What are Strong Hands?

Strong hands is a colloquial term that can refer to well-financed speculators or futures traders who wish to take delivery of the underlying asset.

Key Takeaways

  • Strong hands is a colloquial term that can refer to well-financed speculators or futures traders who wish to take delivery of the underlying asset.
  • Strong hands are key players in the market, as these are often companies, financial institutions, hedge funds, and/or mutual funds.
  • Strong hands are also sometimes referred to as the "smart money."

Understanding Strong Hands

Strong hands are key players in the market, as these are often companies, financial institutions, hedge funds, and/or mutual funds. Strong hands exist in all markets, but take on a special role in futures trading.

The well-financed speculator can be a strong hand in any market. For example, if 90% of speculators with positions in crude oil futures are long, that means 10% of people are short. Since each buy transaction requires a sell transaction, the 10% could be considered strong hands because they are on the other side of 90% of traders in that market. This is possible because the 90% may be composed of many small investors. In order for the 10% to take the other side of all those trades, this must be a much more well-financed group, capable of taking on larger positions. 

Not all traders within the 10%, in this example, are strong. Nor are all the traders within the 90% weak. Yet the example shows that when prices move they can end up in stronger and stronger hands. This, in turn, can be used to help traders watch for price reversals. As more and more traders become concentrated on one side of the market, this creates a bullish or bearish extreme. There is no one left to keep pushing the trend in the current direction, and thus it reverses. In the example above, with 90% of traders long, the market is at a bullish extreme and is subject to reversal.

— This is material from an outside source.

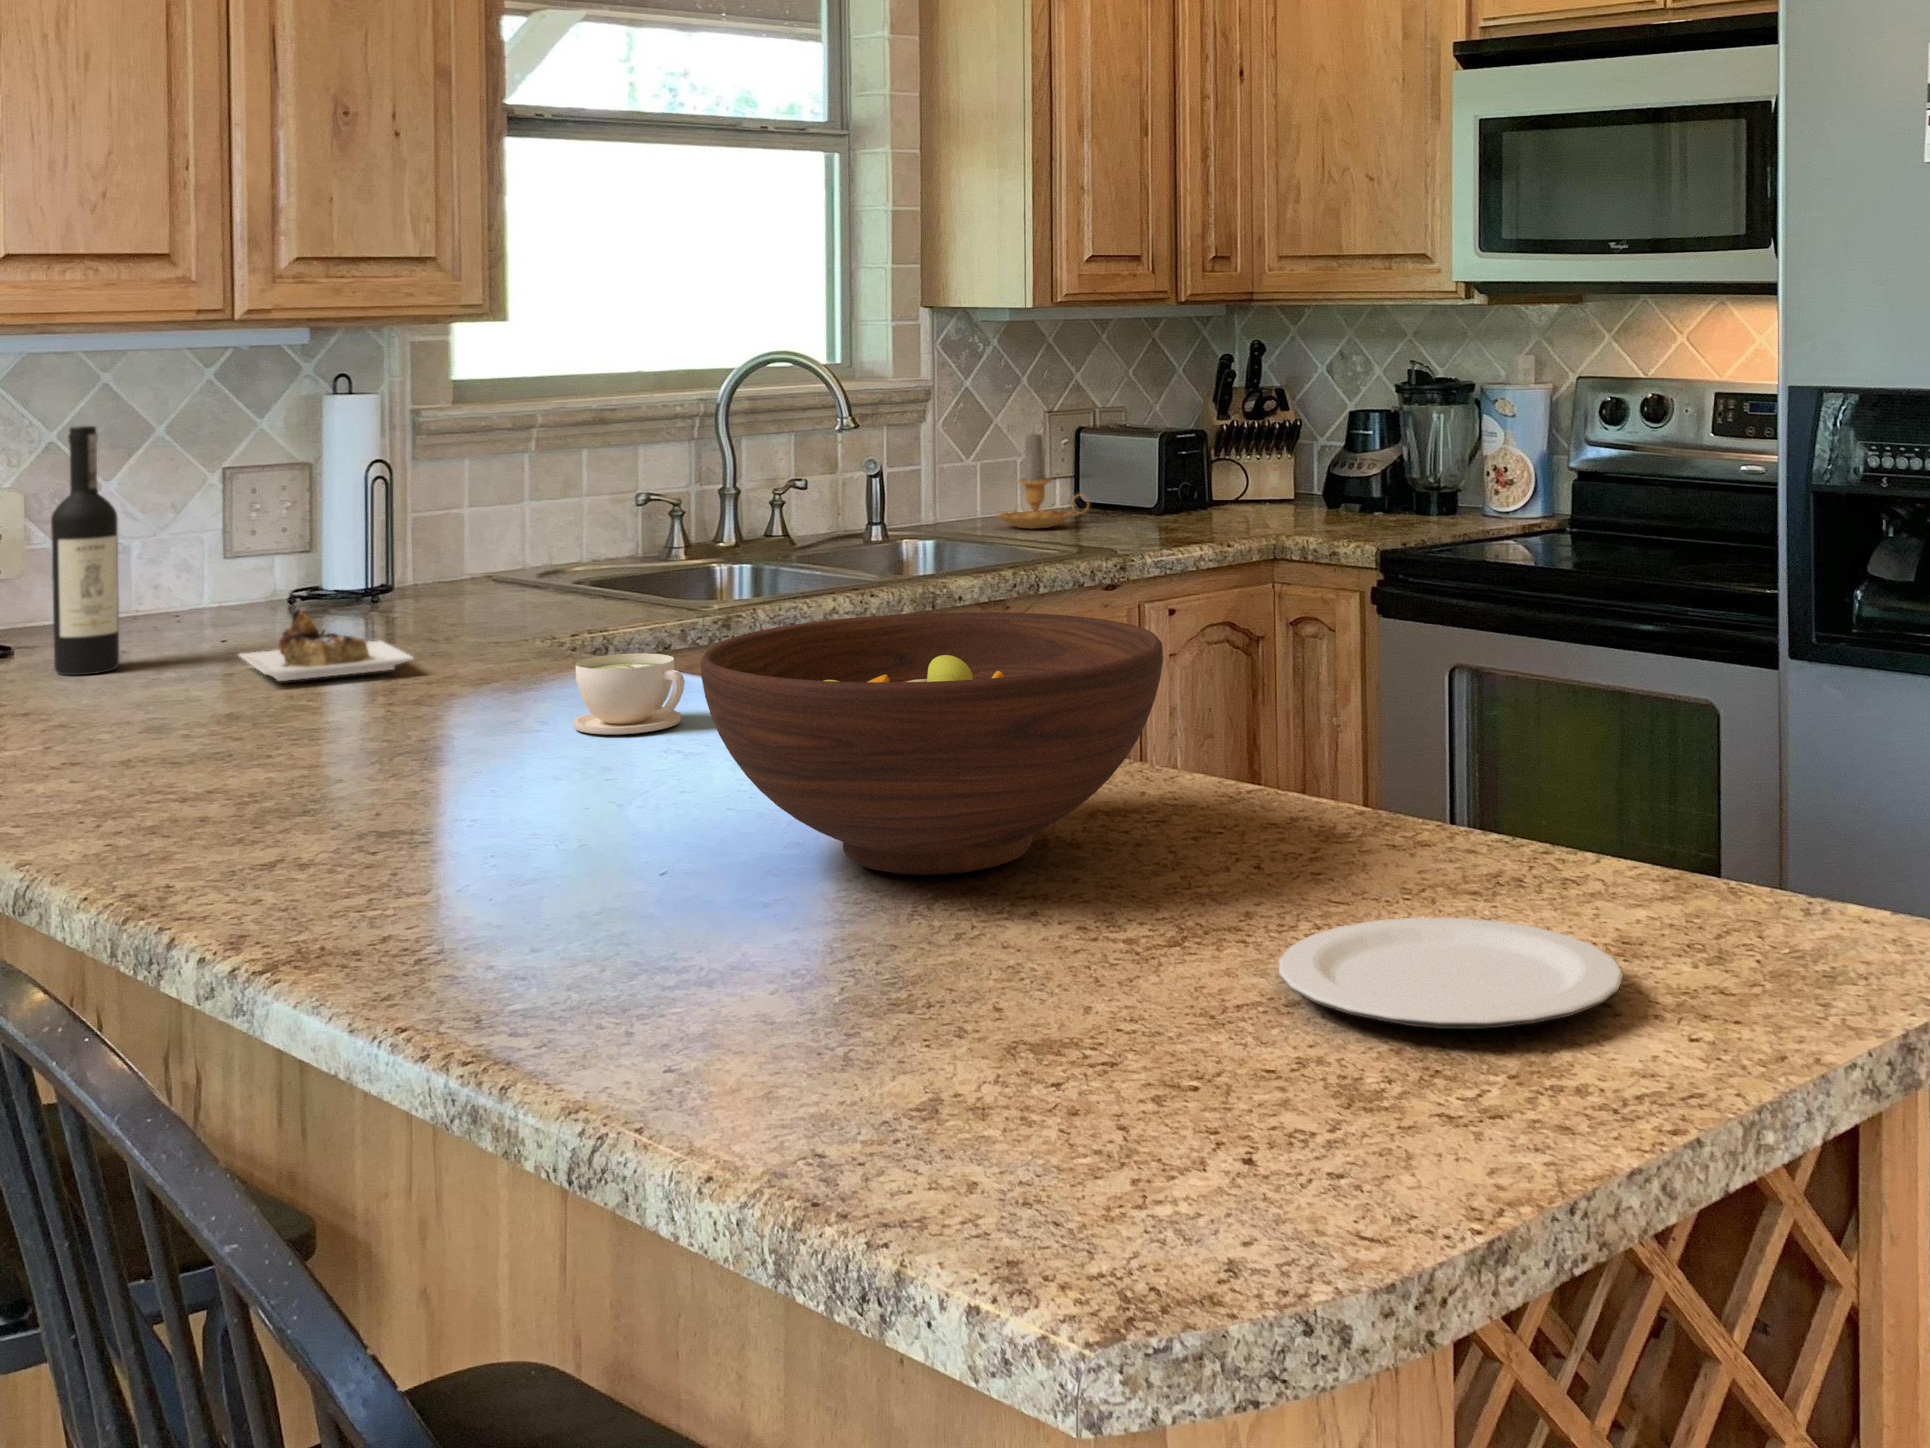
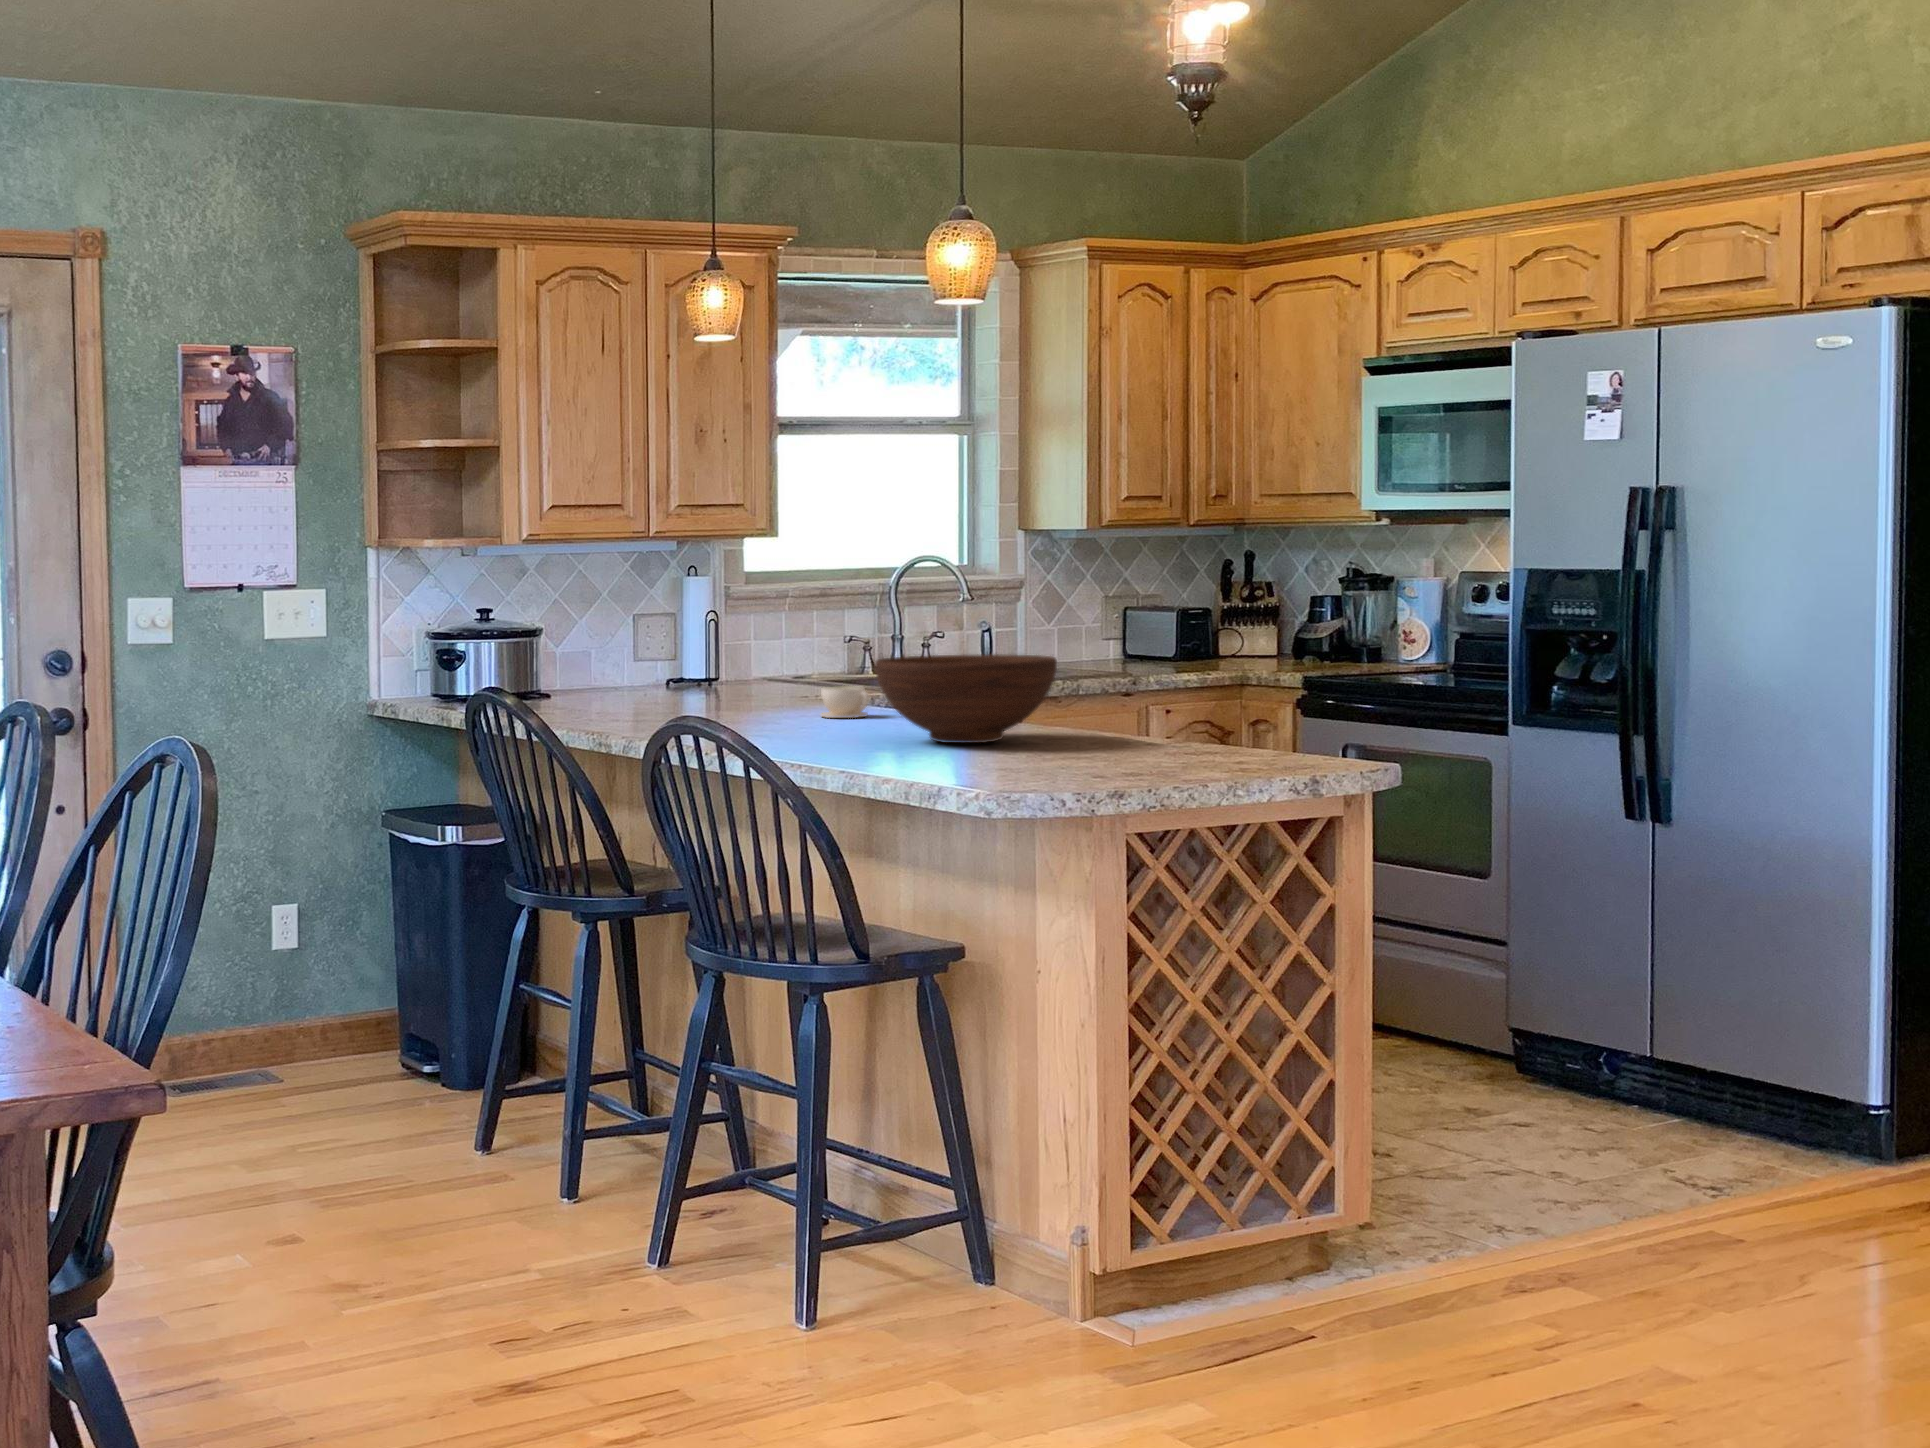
wine bottle: present [51,426,413,681] -> none [577,587,743,703]
candle: present [998,434,1088,529] -> none [1066,605,1124,666]
plate: present [1279,918,1623,1029] -> none [1070,749,1193,767]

In financial markets, when sentiment indicators are extremely bullish or bearish, this typically means that many small investors are on one side of the market and strong hands are taking the other side of those positions, which could lead to a price reversal. Well-financed speculators don't become, or stay, well-financed by making poor decisions. Strong hands are also sometimes referred to as the "smart money".

Strong Hands in Futures Trading

Most futures contracts are closed before expiration. Strong hands could be well-financed speculators, but they could also be futures traders who hold until the expiration of the contract. These are the people who need to buy or sell a commodity as part of their business. Of all the trades that take place in the futures market, only about 2% are held until expiration. Since this group cannot be shaken out of their positions, they are considered strong.